With so much ‘greenwash’ to contend with, how can operators really make sure they are getting true value for money when sourcing energy efficient catering equipment? In the third part of this special FEJ report, we provide a unique breakdown of what operators need to bear in mind when specifically seeking out energy efficient refrigeration.
Electrically-powered refrigeration equipment operating for 24 hours a day, 365 days a year, has the potential to consume bags of energy. In this context, the focus needs to move to using less energy within refrigeration systems to reduce both running costs and carbon emissions.
Technology has moved forward considerably over the last few years and it is now highly practical and cost-effective to utilise the free waste heat from a catering refrigeration system to produce hot water for the kitchen. Integrating this type of waste heat recycling system provides immediate savings by displacing the costs of gas or electric heating — the energy to make hot water is constantly produced by a refrigeration system but is currently sent to waste!
One of the companies at the forefront of delivering highly efficient refrigeration solutions is Green Cooling. Director, Garry Broadbent, says that refrigeration systems must be correctly specified and designed to match the needs of the application as they simply don’t fit into a ‘one-size-fits-all’ philosophy.
It is now highly practical to utilise the free waste heat from a catering refrigeration system to produce hot water for the kitchen”
The coldroom itself must be of adequate specification in terms of providing the highest level of practical insulation to reduce the cooling demand, but more importantly the 24/7/365 energy consuming electrically-powered refrigeration equipment must be efficient and correctly specified.
The specification of the refrigeration design must take into account the demands of the application and match those demands with the most efficient system available. “A good example of this approach would be to look at a kitchen with three coldrooms and to consider the specification of a single centralised refrigeration system instead of three separate individual refrigeration units,” explains Broadbent.
“The single centralised unit would have the capability to operate efficiently on minimum load with an inverter-driven compressor system, modulating to very efficiently match the actual cooling load of each coldroom. This design can provide energy savings of more than 20% per year in comparison to the three individual standalone refrigeration units, and this is achieved simply by minimising unnecessary energy use by good design.”
Operators can benefit from existing UK tax allowances on the capital cost of energy efficient refrigeration cabinets, but Broadbent notes that achieving the most optimal solution boils down to having a full understanding of a kitchen’s refrigeration demands from the outset.
“A kitchen refrigeration energy survey would obviously include the cooling requirements, but also the kitchen’s hot water requirements, as the objective of any project should be to achieve the maximum level of efficiency from the cooling and heating system as a whole by recycling the free waste heat from refrigeration to provide hot water.”

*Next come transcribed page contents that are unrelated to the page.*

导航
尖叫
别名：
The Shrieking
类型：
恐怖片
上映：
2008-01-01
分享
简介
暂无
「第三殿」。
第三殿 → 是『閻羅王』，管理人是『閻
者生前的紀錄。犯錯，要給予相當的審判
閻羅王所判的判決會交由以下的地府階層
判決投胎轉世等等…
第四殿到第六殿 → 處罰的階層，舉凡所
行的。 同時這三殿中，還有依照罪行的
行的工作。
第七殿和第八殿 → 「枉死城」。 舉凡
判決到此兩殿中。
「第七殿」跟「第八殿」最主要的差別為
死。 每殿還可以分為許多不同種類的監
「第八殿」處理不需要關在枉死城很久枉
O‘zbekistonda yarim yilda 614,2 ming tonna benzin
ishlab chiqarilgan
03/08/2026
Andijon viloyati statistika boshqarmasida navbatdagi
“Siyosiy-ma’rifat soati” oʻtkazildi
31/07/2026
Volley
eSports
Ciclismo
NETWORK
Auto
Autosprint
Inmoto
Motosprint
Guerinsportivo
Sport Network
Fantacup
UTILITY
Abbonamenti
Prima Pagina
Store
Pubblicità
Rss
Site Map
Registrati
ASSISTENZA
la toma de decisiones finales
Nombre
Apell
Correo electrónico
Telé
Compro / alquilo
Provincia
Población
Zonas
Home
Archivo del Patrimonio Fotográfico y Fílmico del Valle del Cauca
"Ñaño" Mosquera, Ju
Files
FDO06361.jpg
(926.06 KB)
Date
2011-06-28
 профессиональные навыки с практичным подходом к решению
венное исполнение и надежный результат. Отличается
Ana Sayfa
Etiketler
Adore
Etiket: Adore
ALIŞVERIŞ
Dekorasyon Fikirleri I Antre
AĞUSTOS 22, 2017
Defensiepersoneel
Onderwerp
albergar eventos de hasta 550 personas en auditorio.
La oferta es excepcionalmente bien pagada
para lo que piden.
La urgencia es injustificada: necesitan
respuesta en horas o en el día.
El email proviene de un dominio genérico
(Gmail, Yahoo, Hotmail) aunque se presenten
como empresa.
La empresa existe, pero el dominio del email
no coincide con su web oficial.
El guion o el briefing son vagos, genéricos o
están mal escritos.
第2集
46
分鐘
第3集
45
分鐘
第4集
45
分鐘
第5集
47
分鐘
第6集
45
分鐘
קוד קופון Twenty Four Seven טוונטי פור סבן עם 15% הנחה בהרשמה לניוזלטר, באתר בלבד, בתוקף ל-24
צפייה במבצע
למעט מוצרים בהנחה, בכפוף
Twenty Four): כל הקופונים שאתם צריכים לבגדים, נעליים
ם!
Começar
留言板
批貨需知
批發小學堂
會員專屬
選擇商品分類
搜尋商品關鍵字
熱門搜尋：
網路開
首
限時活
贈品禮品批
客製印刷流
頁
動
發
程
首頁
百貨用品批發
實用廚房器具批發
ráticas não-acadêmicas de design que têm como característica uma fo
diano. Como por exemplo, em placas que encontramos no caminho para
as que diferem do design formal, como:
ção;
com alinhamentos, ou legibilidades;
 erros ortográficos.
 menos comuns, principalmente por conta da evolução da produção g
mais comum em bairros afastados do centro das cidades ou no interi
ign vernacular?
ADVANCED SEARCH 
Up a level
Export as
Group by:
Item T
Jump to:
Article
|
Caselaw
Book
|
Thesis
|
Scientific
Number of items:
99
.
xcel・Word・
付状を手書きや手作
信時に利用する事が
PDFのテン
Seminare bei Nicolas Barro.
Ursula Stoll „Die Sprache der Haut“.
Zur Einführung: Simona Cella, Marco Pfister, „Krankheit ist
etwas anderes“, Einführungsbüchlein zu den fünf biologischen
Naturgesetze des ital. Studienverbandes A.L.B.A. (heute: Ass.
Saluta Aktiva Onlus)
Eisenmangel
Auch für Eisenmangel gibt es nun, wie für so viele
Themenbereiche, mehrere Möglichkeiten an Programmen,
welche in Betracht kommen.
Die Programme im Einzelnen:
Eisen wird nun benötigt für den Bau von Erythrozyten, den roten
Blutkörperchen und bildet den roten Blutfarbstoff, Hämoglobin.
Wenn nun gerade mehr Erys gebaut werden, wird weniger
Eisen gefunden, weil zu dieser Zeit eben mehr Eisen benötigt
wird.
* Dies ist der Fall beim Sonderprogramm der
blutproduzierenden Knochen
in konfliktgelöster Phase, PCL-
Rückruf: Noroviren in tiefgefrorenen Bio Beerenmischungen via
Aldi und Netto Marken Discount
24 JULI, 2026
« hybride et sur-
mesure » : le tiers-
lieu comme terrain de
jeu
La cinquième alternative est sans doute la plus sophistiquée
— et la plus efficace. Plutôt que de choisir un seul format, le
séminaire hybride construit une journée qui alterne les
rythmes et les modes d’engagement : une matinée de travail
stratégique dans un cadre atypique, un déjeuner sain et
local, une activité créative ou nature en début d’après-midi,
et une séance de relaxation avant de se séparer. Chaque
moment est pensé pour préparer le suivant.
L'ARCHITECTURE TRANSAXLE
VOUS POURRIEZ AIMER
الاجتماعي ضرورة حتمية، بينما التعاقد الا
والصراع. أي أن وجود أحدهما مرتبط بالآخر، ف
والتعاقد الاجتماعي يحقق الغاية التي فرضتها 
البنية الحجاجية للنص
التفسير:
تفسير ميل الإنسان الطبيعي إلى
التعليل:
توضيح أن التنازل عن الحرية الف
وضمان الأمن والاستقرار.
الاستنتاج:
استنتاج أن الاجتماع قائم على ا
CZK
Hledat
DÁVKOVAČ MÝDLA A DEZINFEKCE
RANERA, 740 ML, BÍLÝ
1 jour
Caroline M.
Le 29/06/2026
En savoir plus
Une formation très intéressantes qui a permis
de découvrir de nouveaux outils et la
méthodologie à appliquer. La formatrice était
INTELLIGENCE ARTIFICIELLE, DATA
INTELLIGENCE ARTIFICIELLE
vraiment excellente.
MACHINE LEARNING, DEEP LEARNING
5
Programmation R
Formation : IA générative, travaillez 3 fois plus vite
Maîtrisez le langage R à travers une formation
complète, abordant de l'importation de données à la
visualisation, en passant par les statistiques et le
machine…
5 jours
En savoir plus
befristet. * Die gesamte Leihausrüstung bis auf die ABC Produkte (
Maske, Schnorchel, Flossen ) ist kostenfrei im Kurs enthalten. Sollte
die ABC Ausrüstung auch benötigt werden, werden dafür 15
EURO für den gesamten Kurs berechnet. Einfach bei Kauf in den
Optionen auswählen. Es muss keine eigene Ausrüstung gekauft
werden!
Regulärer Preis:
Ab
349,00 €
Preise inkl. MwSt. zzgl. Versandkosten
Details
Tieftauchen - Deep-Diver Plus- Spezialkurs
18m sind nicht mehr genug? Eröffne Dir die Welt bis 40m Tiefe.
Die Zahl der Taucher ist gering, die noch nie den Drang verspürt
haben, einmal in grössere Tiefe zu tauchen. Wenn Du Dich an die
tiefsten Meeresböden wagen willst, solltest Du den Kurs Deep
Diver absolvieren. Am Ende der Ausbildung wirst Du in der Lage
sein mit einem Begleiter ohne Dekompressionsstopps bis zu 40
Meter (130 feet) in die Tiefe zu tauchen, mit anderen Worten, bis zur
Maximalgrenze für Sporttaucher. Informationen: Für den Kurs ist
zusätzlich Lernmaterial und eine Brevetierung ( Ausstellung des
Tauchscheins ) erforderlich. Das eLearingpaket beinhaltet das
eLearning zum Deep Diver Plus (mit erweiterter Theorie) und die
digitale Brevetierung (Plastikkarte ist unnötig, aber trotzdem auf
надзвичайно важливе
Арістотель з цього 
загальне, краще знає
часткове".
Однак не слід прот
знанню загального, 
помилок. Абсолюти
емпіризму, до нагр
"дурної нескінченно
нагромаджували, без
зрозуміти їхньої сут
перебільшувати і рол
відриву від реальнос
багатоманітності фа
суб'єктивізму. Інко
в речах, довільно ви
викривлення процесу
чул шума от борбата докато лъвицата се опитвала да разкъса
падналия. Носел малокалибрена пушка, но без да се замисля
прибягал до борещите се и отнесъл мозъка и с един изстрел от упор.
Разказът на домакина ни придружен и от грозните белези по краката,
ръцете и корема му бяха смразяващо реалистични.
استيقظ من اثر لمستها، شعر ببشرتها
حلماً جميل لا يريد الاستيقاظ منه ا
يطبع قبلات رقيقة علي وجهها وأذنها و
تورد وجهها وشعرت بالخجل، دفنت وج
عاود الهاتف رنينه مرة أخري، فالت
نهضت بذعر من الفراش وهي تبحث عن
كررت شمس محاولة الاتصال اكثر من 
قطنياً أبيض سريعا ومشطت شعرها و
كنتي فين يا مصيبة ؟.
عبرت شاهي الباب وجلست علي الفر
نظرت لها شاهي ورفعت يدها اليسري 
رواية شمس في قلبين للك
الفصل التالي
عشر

How can an operator ‘future-proof’ their refrigeration systems to ensure they remain ‘green’ for the next five to 10 years?
“This really is a key question and it could easily fall into the ‘elephant in the room’ category. From now until 2030 there will be an accelerating focus on removing ozone-depleting refrigerants from all industries and applications. Put simply, this means that refrigeration equipment could be installed now and yet during its operational life (to allow it to remain functional) it could require costly and time-consuming modifications or at worst become obsolete due to the refrigerant used within the system being phased out.
“A number of high ozone-depleting refrigerants are used within foodservice refrigeration systems, so operators can ‘future proof’ their installations by simply selecting systems with a natural refrigerant that does not present the risk of phase-out.”
3 key things to take away
- A one-size-fits-all approach won’t work. Match the demands of the application with the most efficient systems available.
- Waste heat from a catering refrigeration system can now be used to produce hot water for a kitchen.
- The phase out of ozone-depleting refrigerants means operators should look at natural refrigerants to avoid obsolescence.